Detailed analysis of a specific query identified by its queryid.

03. Single query dashboard

Purpose

When you've identified a problematic query in 02. Query analysis, use this dashboard to:

  • Track query performance over time
  • Identify regression patterns
  • Analyze execution characteristics
  • Compare before/after optimization

When to use

  • After identifying a slow query in Dashboard 02
  • Monitoring a specific query after adding an index
  • Investigating intermittent query slowness
  • Validating query optimization results

Key panels

Query text

Displays the full, non-truncated query text for the selected queryid.

tip

The query shown uses parameter placeholders ($1, $2).

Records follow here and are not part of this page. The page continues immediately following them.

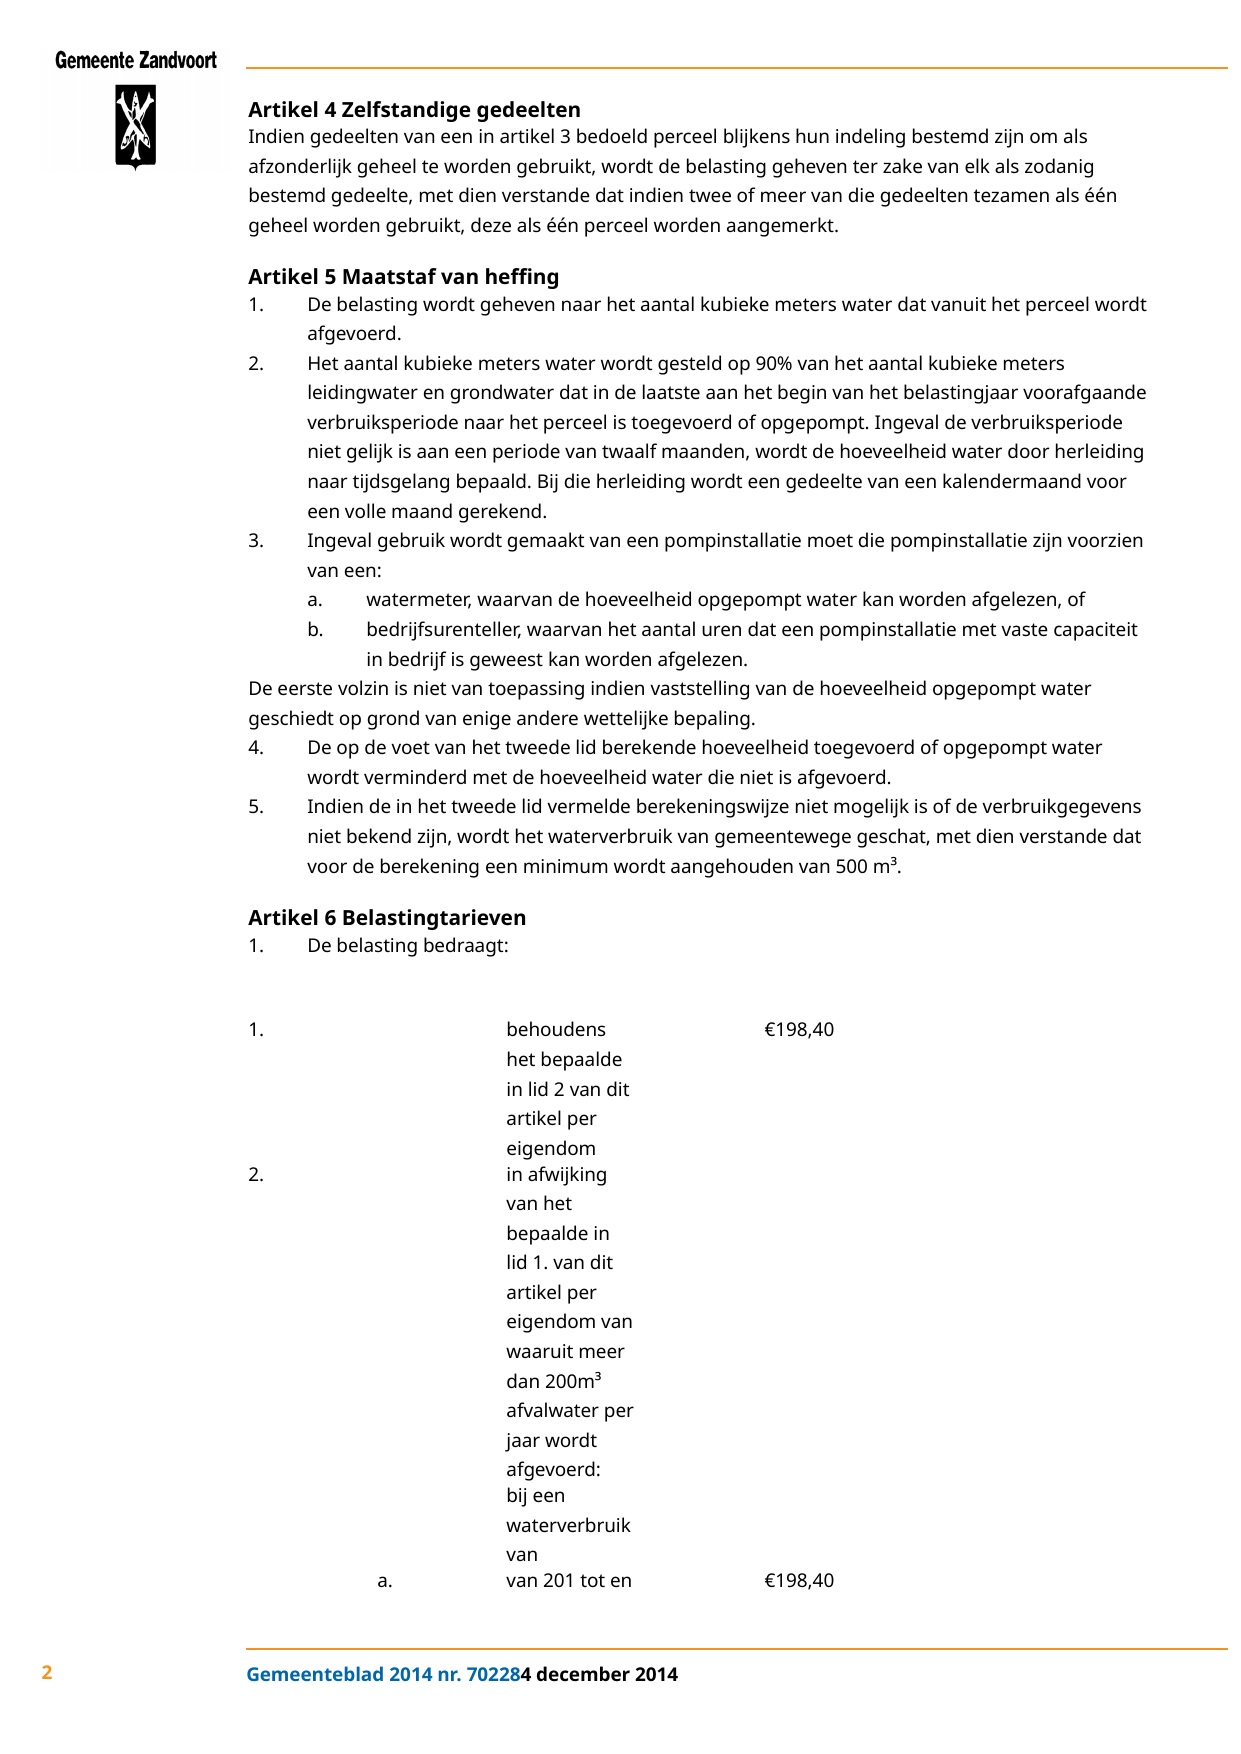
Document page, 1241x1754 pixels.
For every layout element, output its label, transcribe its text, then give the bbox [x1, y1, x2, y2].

table_cell ­ [764, 1161, 893, 1482]
table_header 1. [248, 1017, 377, 1161]
list De belasting wordt geheven naar het aantal kubieke meters water dat vanuit het perceel wordt afgevoerd. [248, 291, 1152, 346]
text Artikel 6 Belastingtarieven [248, 903, 1152, 932]
list De belasting bedraagt: [248, 932, 1152, 957]
table_header €198,40 [764, 1017, 893, 1161]
text Artikel 4 Zelfstandige gedeelten [248, 95, 1152, 123]
table_cell van 201 tot en [506, 1567, 635, 1593]
list Het aantal kubieke meters water wordt gesteld op 90% van het aantal kubieke meters leidingwater en grondwater dat in de laatste aan het begin van het belastingjaar voorafgaande verbruiksperiode naar het perceel is toegevoerd of opgepompt. Ingeval de verbruiksperiode niet gelijk is aan een periode van twaalf maanden, wordt de hoeveelheid water door herleiding naar tijdsgelang bepaald. Bij die herleiding wordt een gedeelte van een kalendermaand voor een volle maand gerekend. [248, 350, 1152, 524]
text De eerste volzin is niet van toepassing indien vaststelling van de hoeveelheid opgepompt water geschiedt op grond van enige andere wettelijke bepaling. [248, 675, 1152, 731]
list watermeter, waarvan de hoeveelheid opgepompt water kan worden afgelezen, of [307, 587, 1152, 612]
table_cell ­ [764, 1482, 893, 1567]
table_cell 2. [248, 1161, 377, 1482]
table_cell ­ [1023, 1482, 1152, 1567]
table_cell ­ [377, 1482, 506, 1567]
table_cell €198,40 [764, 1567, 893, 1593]
table_header ­ [635, 1017, 764, 1161]
list De op de voet van het tweede lid berekende hoeveelheid toegevoerd of opgepompt water wordt verminderd met de hoeveelheid water die niet is afgevoerd. [248, 734, 1152, 790]
list bedrijfsurenteller, waarvan het aantal uren dat een pompinstallatie met vaste capaciteit in bedrijf is geweest kan worden afgelezen. [307, 616, 1152, 672]
table_cell ­ [1023, 1567, 1152, 1593]
table_cell ­ [894, 1567, 1022, 1593]
table_header ­ [894, 1017, 1022, 1161]
table_cell ­ [248, 1482, 377, 1567]
table_cell a. [377, 1567, 506, 1593]
table_header ­ [377, 1017, 506, 1161]
table_cell ­ [248, 1567, 377, 1593]
picture [41, 47, 231, 172]
table_header ­ [1023, 1017, 1152, 1161]
table_cell ­ [635, 1482, 764, 1567]
table_cell in afwijking van het bepaalde in lid 1. van dit artikel per eigendom van waaruit meer dan 200m³ afvalwater per jaar wordt afgevoerd: [506, 1161, 635, 1482]
list Ingeval gebruik wordt gemaakt van een pompinstallatie moet die pompinstallatie zijn voorzien van een: [248, 527, 1152, 583]
table_cell ­ [635, 1567, 764, 1593]
table_cell ­ [894, 1482, 1022, 1567]
list Indien de in het tweede lid vermelde berekeningswijze niet mogelijk is of de verbruikgegevens niet bekend zijn, wordt het waterverbruik van gemeentewege geschat, met dien verstande dat voor de berekening een minimum wordt aangehouden van 500 m³. [248, 794, 1152, 879]
table_cell ­ [635, 1161, 764, 1482]
table_cell bij een waterverbruik van [506, 1482, 635, 1567]
text Indien gedeelten van een in artikel 3 bedoeld perceel blijkens hun indeling bestemd zijn om als afzonderlijk geheel te worden gebruikt, wordt de belasting geheven ter zake van elk als zodanig bestemd gedeelte, met dien verstande dat indien twee of meer van die gedeelten tezamen als één geheel worden gebruikt, deze als één perceel worden aangemerkt. [248, 123, 1152, 238]
table_cell ­ [377, 1161, 506, 1482]
table_header behoudens het bepaalde in lid 2 van dit artikel per eigendom [506, 1017, 635, 1161]
text Artikel 5 Maatstaf van heffing [248, 262, 1152, 291]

For actual parameter values, check application logs.

Calls per second

What it shows:

  • Execution frequency over time
  • Trend and variability

Interpretation:

  • Stable line = consistent application behavior
  • Spikes = batch jobs or traffic bursts
  • Drops = potential application issues

Execution time per call

What it shows:

  • Average latency per execution
  • Trend over selected time range

Healthy pattern:

  • Consistent, low variance
  • No upward trend

Warning signs:

  • Upward trend = query regression (data growth, plan changes)
  • High variance = parameter-dependent performance
  • Step change = potential index drop or plan flip

Total execution time per second

What it shows:

  • Combined load impact: calls × latency
  • "Cost" to the database

Use for:

  • Prioritizing optimization efforts
  • Measuring optimization impact

Planning time

What it shows:

  • Query planning overhead
  • Relevant for frequently executed queries

When planning time matters:

  • Queries with < 10ms execution time
  • High-frequency OLTP queries
  • Complex JOINs that benefit from plan caching

Rows per call

What it shows:

  • Average rows processed per execution
  • Rows returned vs rows fetched

Interpretation:

  • High rows fetched, low rows returned = inefficient filtering
  • Growing over time = data growth impact

Shared buffer usage

What it shows:

  • Buffer hits vs physical reads
  • Cache efficiency for this query

Healthy state:

  • Hit ratio > 99% for frequently accessed data
  • Low physical reads

Variables

VariablePurposeHow to Get
queryidQuery identifierFrom Dashboard 02 or pg_stat_statements
cluster_nameCluster filterYour cluster
node_nameNode filterPrimary or replica

Finding the queryid

From 02. Query analysis:

  1. Hover over a query in any chart
  2. Note the queryid from the legend

From PostgreSQL directly:

select queryid, query, calls, mean_exec_time
from pg_stat_statements
where query like '%your_table%'
order by total_exec_time desc;

Example workflow

Investigating a slow query

  1. Identify: In Dashboard 02, find a query with high execution time per call
  2. Navigate: Copy the queryid, go to Dashboard 03
  3. Analyze timeline: Check if slowness is recent (regression) or historical
  4. Check rows: Compare rows fetched vs returned for indexing opportunities
  5. Monitor: After changes, verify improvement in this dashboard

Before/after optimization

  1. Note current metrics (mean time, rows)
  2. Add index or rewrite query
  3. Use time range selector to compare periods
  4. Verify improvement sustained over time

Troubleshooting

queryid not found

Possible causes:

  1. Query hasn't been executed recently
  2. pg_stat_statements was reset
  3. Query text changed (different queryid)

Check if queryid exists:

select * from pg_stat_statements where queryid = YOUR_QUERYID;

Metrics show zero after index change

Adding an index may generate a new query plan with different characteristics. The queryid remains the same, but metrics reset if pg_stat_statements was cleared.

Inconsistent data

Some metrics are cumulative counters. Rate calculations depend on regular scraping. Gaps may occur if:

  • Monitoring was temporarily stopped
  • Network issues during scrape
  • PostgreSQL was restarted

Use longer time ranges to smooth out anomalies.